Canada's online brokerage industry appears to be reinventing itself. The frantic pace of growth in 2008 and 2009 has slowed to single-digit levels. Trading is down, yet the total value of assets in online accounts is up, according to industry experts.

Today's online investors aren't restricting themselves to equities and mutual funds. Options are playing a larger role in portfolios --even gold bullion.

The average age of people trading online has dropped, more women are joining the move toward direct investing and new Canadians, especially ethnic Chinese, are making their presence felt in a major way.

In addition, new products such as tax-free savings accounts are credited with driving continued expansion.

"I think what we are seeing is a maturing of the industry," says Jason Storsley, president of RBC Direct Investing. "The days when the typical online investor was a tech-savvy white male are long gone.
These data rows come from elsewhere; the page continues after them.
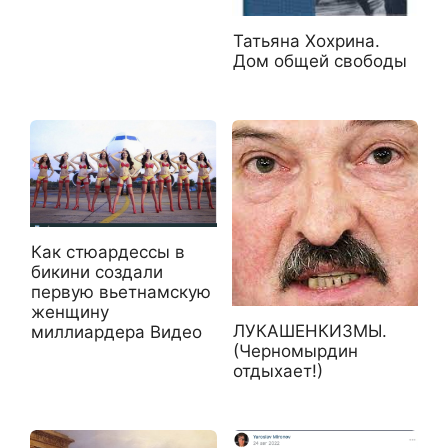
Татьяна Хохрина.
Дом общей свободы
Как стюардессы в
бикини создали
первую вьетнамскую
женщину
ЛУКАШЕНКИЗМЫ.
миллиардера Видео
(Черномырдин
отдыхает!)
Now there is no average investor. They cover all age, sex, ethnic and economic demographics.

"What they share is a desire to play a greater role in managing their own investments."

The push that propelled online investing from a niche market into the mainstream was the recent recession, experts say. As men and women young and old watched their hard-won investments drop in value in the market slump, they began to take control of their portfolios into their own hands.

The rush was on.

"2008 was a record year and then 2009 beat that," says Tony Ierullo, senior manager strategic development at TD Waterhouse Discount Brokerage, Canada's biggest online investing brokerage.
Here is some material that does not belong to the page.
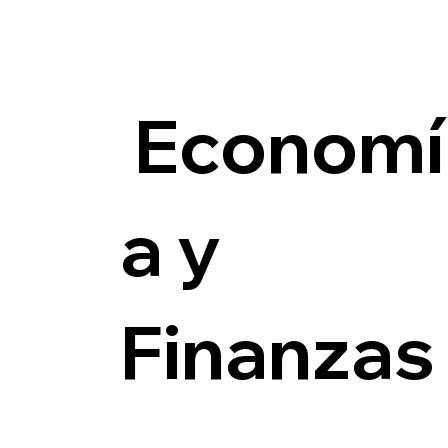
Economí
a y
Finanzas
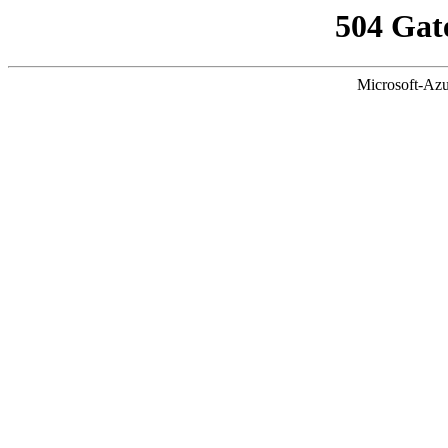
504 Gat
Microsoft-Azu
This year, however, as markets returned to more normal conditions, trading volumes are down, the investment outlook is less volatile and many of those who rushed to do their own buying and selling are either taking a longer-term approach to investing or returning control of portfolios to professional advisors, industry professionals say. But investors still on the whole want to keep a hand in the game.
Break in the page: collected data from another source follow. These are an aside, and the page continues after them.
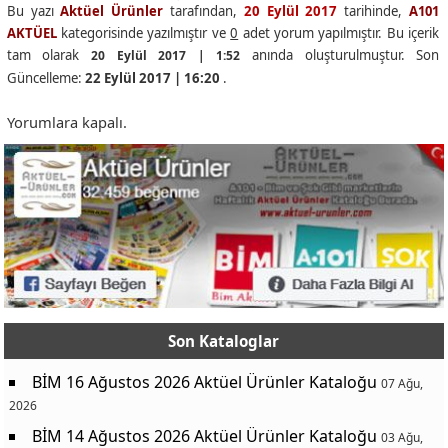
Bu yazı
Aktüel Ürünler
tarafından,
20 Eylül 2017
tarihinde,
A101
AKTÜEL
kategorisinde yazılmıştır ve
0
adet yorum yapılmıştır. Bu içerik
tam olarak
anında oluşturulmuştur. Son
20 Eylül 2017 | 1:52
Güncelleme:
22 Eylül 2017 | 16:20
.
Yorumlara kapalı.
Son Kataloglar
BİM 16 Ağustos 2026 Aktüel Ürünler Kataloğu
07 Ağu,
2026
BİM 14 Ağustos 2026 Aktüel Ürünler Kataloğu
03 Ağu,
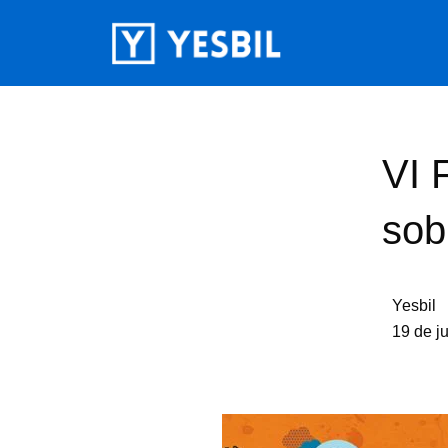
VI 
sob
Yesbil
19 de j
The upshot is that more than one in three adult Canadians now either have an online trading account or are considering doing so, says a recent BMO Financial Group survey.

Who are they? JD Power and Associates gives an idea in an end of June report. It says the average age of discount brokerage clients is now 45 -- compared with 50 in 2009 --and 40% of clients are now in the 18-to-39 age range, compared with just 26% last year.

Women are increasingly becoming online investors, adds Cesar Rainusso, vice-president strategy, product development, at BMO InvestorLine.

"The number of women who have accounts with us has grown 113% over the past five years," he says.

The trend is also evident at TD Waterhouse, where an Ipsos Reid poll showed that last year women accounted for 35% of people trading online, up from 31% in 2007, says Mr. Ierullo. Nor is it only women who are flocking to online brokerages.

"One of our largest areas of growth has been among new Canadians," Mr. Ierullo says. "About three out of five new customers are immigrants from Asia, mainly China. The Chinese are culturally entrepreneurial, so it stands to reason they would become online traders. In fact we now offer service in both Cantonese and Mandarin."

While growth in the number of clients may have slowed, the value of portfolios held by online traders is growing, says Investor Economics. The most recent figures show a year-over-year growth in assets under administration for the entire online brokerage industry of 42%.

Edward Kholodenko, president of Questrade Inc., the largest independent non-bank discount brokerage, says that situation is reflected in what is happening with his company.

"While the boom in new business of the past two years has slowed, there has been an appreciable growth in the size of accounts held with us," he says.